Background: Recently, heavy school backpacks have become a significant concern among parents and health professionals, as well as the media, but evidence for the same is limited in the Indian context.

Aim: To find the prevalence of musculoskeletal pain among school-going children and its relationship with backpack weight.

Design: Cross-sectional study.

Method: This study was carried out among school-going children from grade 6 to 10 with age of 10 to 16 years from an urban and rural location. Schools were selected randomly from all enlisted schools in the district of Khurdha, Odisha state of India. A structured questionnaire was administered to assess symptoms of musculoskeletal pain. Anthropometric measurements along with backpack weight were taken.

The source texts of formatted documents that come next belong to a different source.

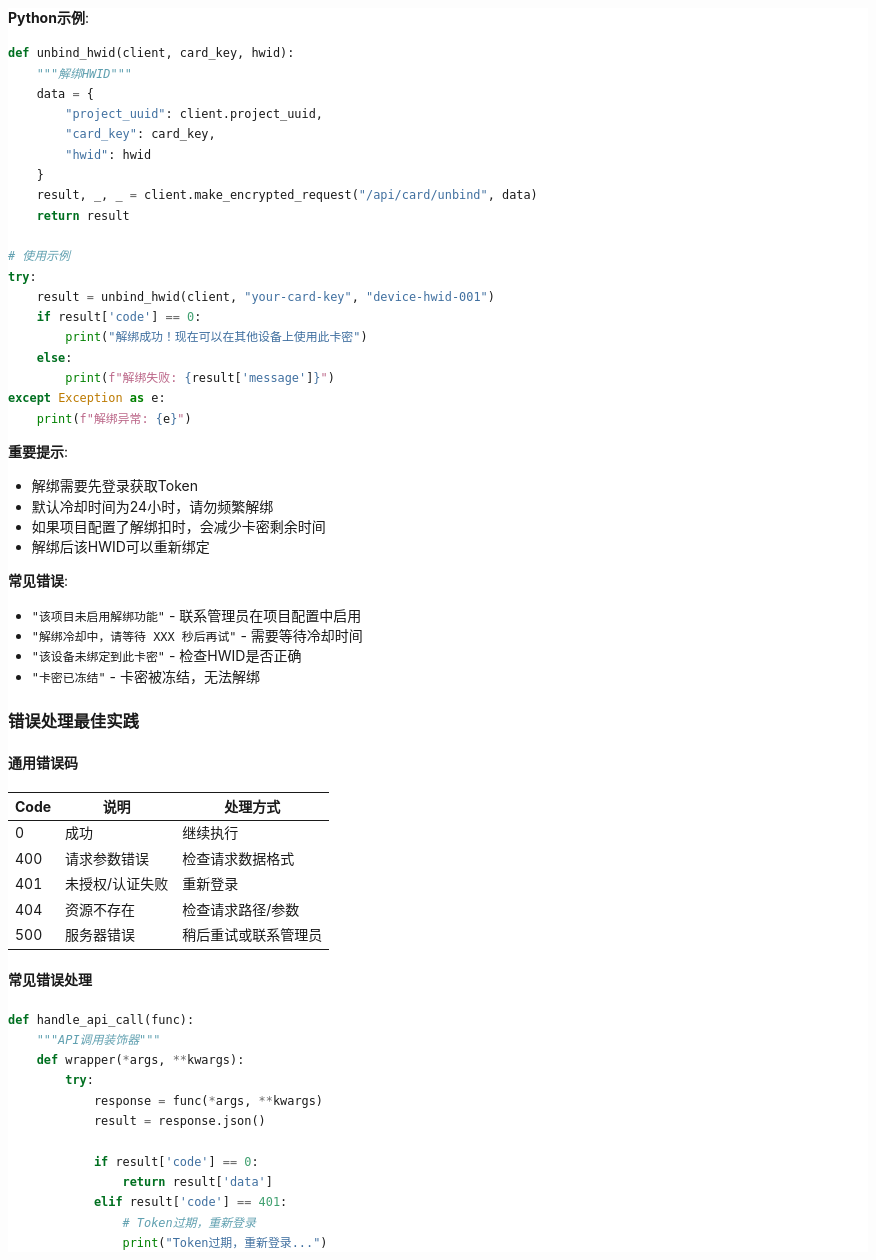 **Python示例**:
```python
def unbind_hwid(client, card_key, hwid):
    """解绑HWID"""
    data = {
        "project_uuid": client.project_uuid,
        "card_key": card_key,
        "hwid": hwid
    }
    result, _, _ = client.make_encrypted_request("/api/card/unbind", data)
    return result

# 使用示例
try:
    result = unbind_hwid(client, "your-card-key", "device-hwid-001")
    if result['code'] == 0:
        print("解绑成功！现在可以在其他设备上使用此卡密")
    else:
        print(f"解绑失败: {result['message']}")
except Exception as e:
    print(f"解绑异常: {e}")
```

**重要提示**:
- 解绑需要先登录获取Token
- 默认冷却时间为24小时，请勿频繁解绑
- 如果项目配置了解绑扣时，会减少卡密剩余时间
- 解绑后该HWID可以重新绑定

**常见错误**:
- `"该项目未启用解绑功能"` - 联系管理员在项目配置中启用
- `"解绑冷却中，请等待 XXX 秒后再试"` - 需要等待冷却时间
- `"该设备未绑定到此卡密"` - 检查HWID是否正确
- `"卡密已冻结"` - 卡密被冻结，无法解绑

### 错误处理最佳实践

#### 通用错误码

| Code | 说明 | 处理方式 |
|------|------|----------|
| 0 | 成功 | 继续执行 |
| 400 | 请求参数错误 | 检查请求数据格式 |
| 401 | 未授权/认证失败 | 重新登录 |
| 404 | 资源不存在 | 检查请求路径/参数 |
| 500 | 服务器错误 | 稍后重试或联系管理员 |

#### 常见错误处理

```python
def handle_api_call(func):
    """API调用装饰器"""
    def wrapper(*args, **kwargs):
        try:
            response = func(*args, **kwargs)
            result = response.json()
            
            if result['code'] == 0:
                return result['data']
            elif result['code'] == 401:
                # Token过期，重新登录
                print("Token过期，重新登录...")
```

Statistical Analysis: Chi-square test was performed for categorical variables and Student's t-test for continuous variables. Multivariate regression analysis was performed to identify factors with maximum effect on musculoskeletal pain.

Results: The prevalence of musculoskeletal pain was 18.8% in the preceding year. Backpacks weights were higher among children of urban schools as compared with rural areas. Children from urban schools were more likely to have pain than those from rural schools (OR 1.88, 95% CI 1.41–2.49). Those children with a backpack weight more than 10% of body weight had almost twice the risk of musculoskeletal pain compared to backpack weight less than 10% (OR 1.91, 95% CI 1.4–2.6) in univariate analysis where as no significant association was found on multivariate analysis.

Conclusion: The prevalence of musculoskeletal pain was high in school-going children. In children, carrying higher backpack weight, and a higher percentage of the backpack to bodyweight had a significant association with musculoskeletal pain. Gender, height, body mass index, and backpack weight to body weight > 10% had no association with musculoskeletal pain.